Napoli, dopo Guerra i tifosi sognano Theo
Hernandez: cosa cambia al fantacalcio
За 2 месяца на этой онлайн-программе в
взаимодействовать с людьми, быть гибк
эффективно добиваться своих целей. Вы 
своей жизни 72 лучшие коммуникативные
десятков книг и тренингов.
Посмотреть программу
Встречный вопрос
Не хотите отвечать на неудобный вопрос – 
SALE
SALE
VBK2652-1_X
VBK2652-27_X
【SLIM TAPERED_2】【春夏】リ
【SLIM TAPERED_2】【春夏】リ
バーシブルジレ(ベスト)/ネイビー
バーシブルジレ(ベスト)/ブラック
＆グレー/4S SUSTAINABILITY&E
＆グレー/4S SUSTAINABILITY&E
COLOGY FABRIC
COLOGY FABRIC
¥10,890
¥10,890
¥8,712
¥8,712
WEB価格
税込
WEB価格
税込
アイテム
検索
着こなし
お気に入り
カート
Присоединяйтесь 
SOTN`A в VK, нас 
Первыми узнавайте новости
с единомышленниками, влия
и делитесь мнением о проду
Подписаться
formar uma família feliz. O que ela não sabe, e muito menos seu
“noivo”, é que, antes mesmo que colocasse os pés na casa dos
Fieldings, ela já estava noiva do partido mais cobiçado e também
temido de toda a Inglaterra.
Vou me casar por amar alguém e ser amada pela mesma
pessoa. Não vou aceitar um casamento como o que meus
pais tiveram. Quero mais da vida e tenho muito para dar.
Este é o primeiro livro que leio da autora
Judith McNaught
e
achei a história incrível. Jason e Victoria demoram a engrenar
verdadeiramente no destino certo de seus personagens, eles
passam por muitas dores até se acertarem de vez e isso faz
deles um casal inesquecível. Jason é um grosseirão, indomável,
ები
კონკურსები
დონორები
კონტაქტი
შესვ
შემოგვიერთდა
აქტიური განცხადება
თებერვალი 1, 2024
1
————————
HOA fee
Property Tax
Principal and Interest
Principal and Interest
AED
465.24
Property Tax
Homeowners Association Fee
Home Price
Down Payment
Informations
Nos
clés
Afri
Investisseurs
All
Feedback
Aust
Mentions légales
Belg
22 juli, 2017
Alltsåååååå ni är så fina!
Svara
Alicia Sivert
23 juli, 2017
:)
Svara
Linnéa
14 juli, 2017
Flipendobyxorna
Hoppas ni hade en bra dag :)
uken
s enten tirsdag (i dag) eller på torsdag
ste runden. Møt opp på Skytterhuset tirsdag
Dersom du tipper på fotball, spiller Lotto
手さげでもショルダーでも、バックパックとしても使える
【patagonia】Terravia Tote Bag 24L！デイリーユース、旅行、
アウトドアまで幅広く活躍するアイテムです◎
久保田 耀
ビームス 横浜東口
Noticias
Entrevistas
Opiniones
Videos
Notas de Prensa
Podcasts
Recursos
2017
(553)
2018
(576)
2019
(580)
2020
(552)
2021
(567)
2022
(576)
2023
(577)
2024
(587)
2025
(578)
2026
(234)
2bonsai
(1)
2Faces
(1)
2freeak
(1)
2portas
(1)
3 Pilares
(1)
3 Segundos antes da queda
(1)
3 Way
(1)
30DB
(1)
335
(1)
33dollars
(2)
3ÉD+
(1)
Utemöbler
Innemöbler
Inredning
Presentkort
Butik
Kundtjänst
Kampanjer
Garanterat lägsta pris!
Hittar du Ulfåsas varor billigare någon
————————
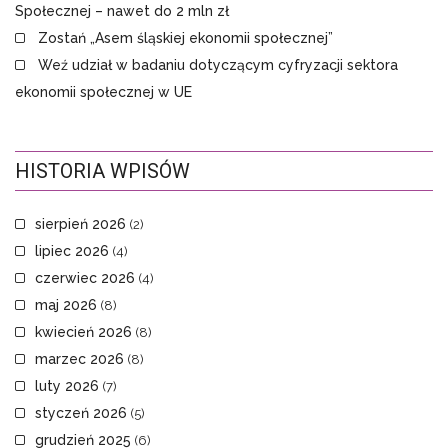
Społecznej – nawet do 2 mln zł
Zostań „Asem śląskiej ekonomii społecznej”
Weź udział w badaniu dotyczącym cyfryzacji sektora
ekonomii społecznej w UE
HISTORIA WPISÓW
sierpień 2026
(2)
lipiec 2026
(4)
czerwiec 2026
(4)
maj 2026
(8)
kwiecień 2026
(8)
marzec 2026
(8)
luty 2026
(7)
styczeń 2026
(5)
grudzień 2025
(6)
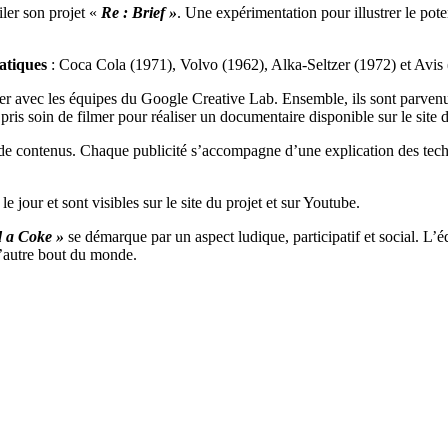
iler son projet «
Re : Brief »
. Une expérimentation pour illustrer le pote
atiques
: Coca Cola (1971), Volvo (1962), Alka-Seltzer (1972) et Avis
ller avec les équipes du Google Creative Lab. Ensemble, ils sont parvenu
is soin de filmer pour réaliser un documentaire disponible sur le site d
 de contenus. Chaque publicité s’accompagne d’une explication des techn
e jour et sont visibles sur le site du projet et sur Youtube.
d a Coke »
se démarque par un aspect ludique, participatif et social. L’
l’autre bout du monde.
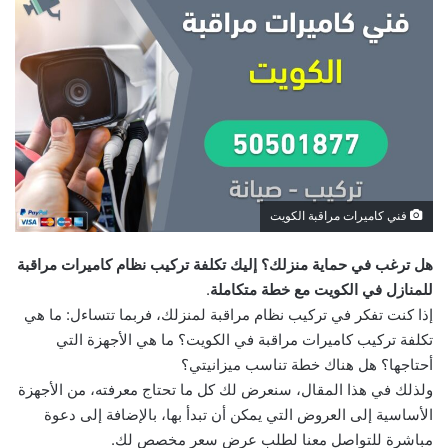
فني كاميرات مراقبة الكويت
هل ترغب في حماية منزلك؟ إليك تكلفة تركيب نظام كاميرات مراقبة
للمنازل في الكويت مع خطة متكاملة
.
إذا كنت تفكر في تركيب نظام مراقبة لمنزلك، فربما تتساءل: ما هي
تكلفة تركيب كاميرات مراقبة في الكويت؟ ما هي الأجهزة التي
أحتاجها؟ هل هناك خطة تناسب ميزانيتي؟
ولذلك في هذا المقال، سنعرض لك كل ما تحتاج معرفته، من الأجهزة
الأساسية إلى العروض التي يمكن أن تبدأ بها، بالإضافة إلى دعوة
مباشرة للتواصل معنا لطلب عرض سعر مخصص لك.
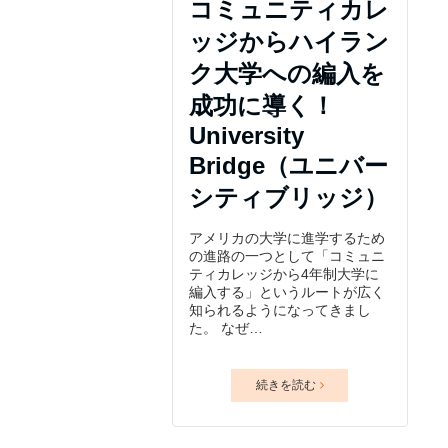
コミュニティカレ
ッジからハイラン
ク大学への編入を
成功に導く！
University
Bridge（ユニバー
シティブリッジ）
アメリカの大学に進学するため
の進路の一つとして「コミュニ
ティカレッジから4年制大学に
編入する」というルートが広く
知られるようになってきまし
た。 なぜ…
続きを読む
————————
Assignment
Could you repeat, exactly, only the lines above starting at the one that has "kwiecień 2026" and stopping after the one that has "ller avec les", without the pictures?

Output for this exercise
kwiecień 2026
(8)
marzec 2026
(8)
luty 2026
(7)
styczeń 2026
(5)
grudzień 2025
(6)
iler son projet «
Re : Brief »
. Une expérimentation pour illustrer le pote
atiques
: Coca Cola (1971), Volvo (1962), Alka-Seltzer (1972) et Avis
ller avec les équipes du Google Creative Lab. Ensemble, ils sont parvenu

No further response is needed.